__TASK TO COMPLETE__
Please reproduce every line of the data below word for word, omitting the pictures.

__SUPPLIED RECORDS__
..........

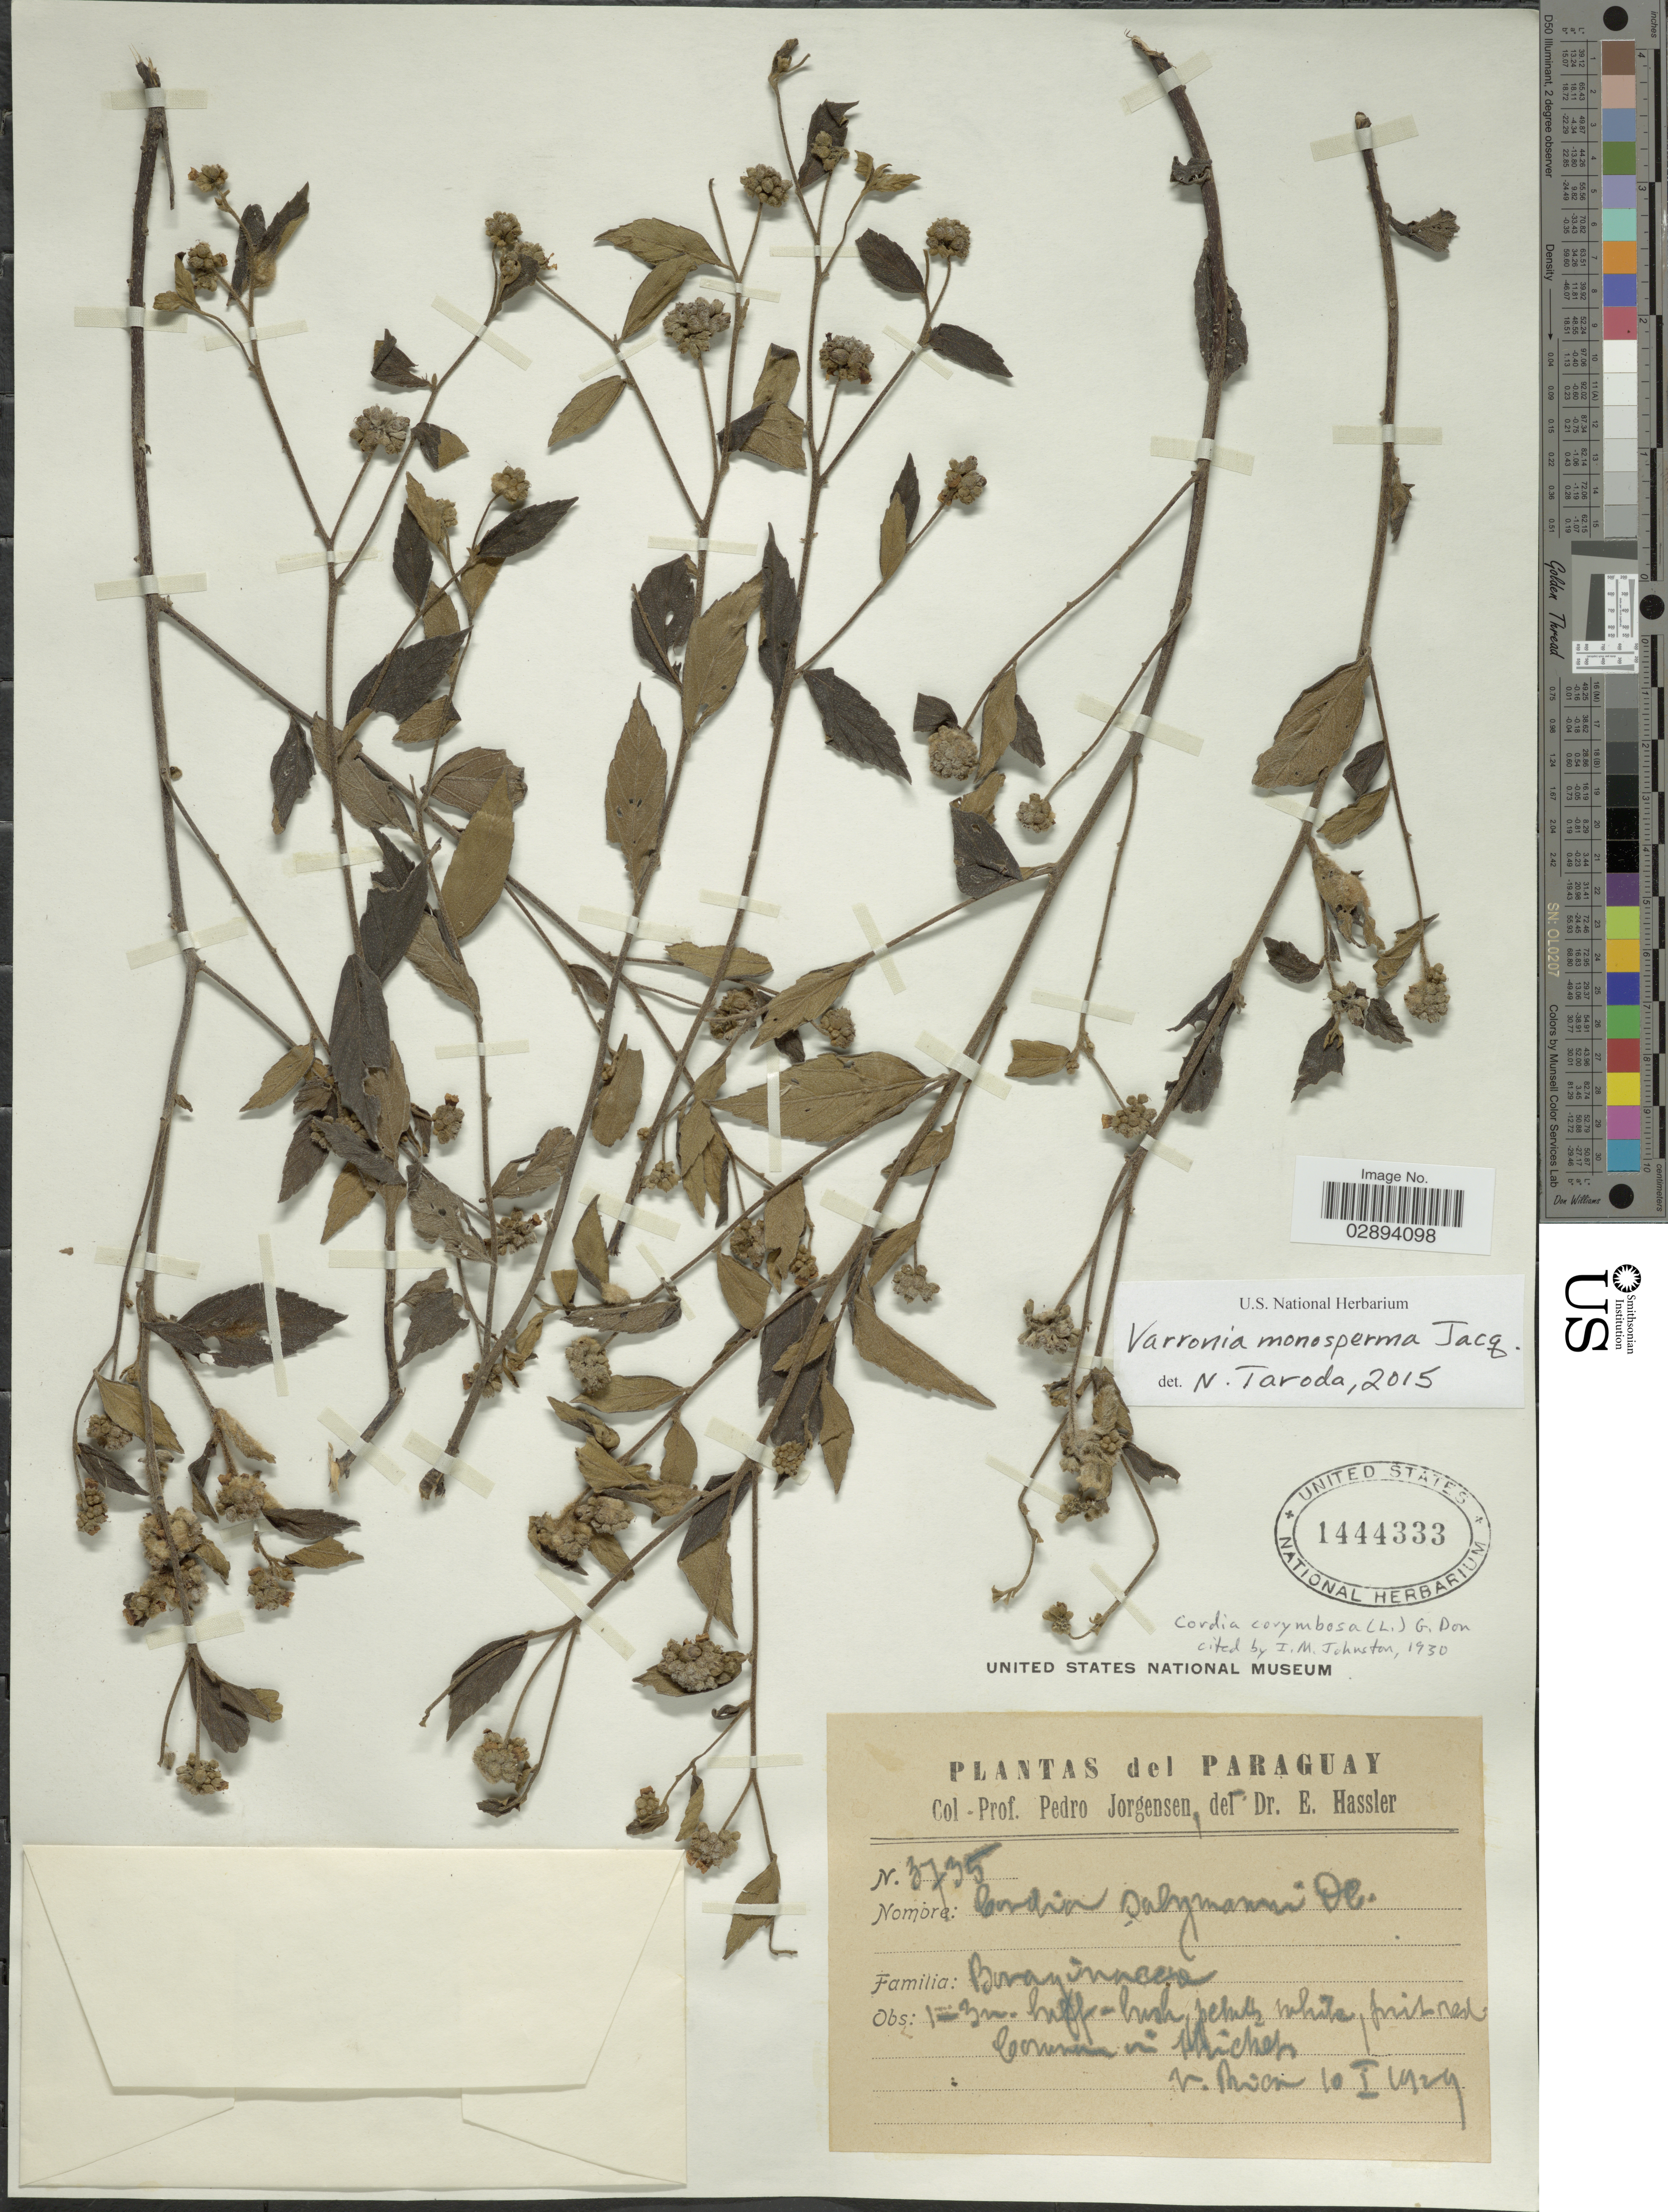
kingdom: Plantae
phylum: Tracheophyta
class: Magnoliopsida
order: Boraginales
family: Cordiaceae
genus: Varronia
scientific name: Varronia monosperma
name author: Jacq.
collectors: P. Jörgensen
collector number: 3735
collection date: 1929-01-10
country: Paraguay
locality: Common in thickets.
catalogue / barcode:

..........

__TASK RESULT__
kingdom: Plantae
phylum: Tracheophyta
class: Magnoliopsida
order: Boraginales
family: Cordiaceae
genus: Varronia
scientific name: Varronia monosperma
name author: Jacq.
collectors: P. Jörgensen
collector number: 3735
collection date: 1929-01-10
country: Paraguay
locality: Common in thickets.
catalogue / barcode:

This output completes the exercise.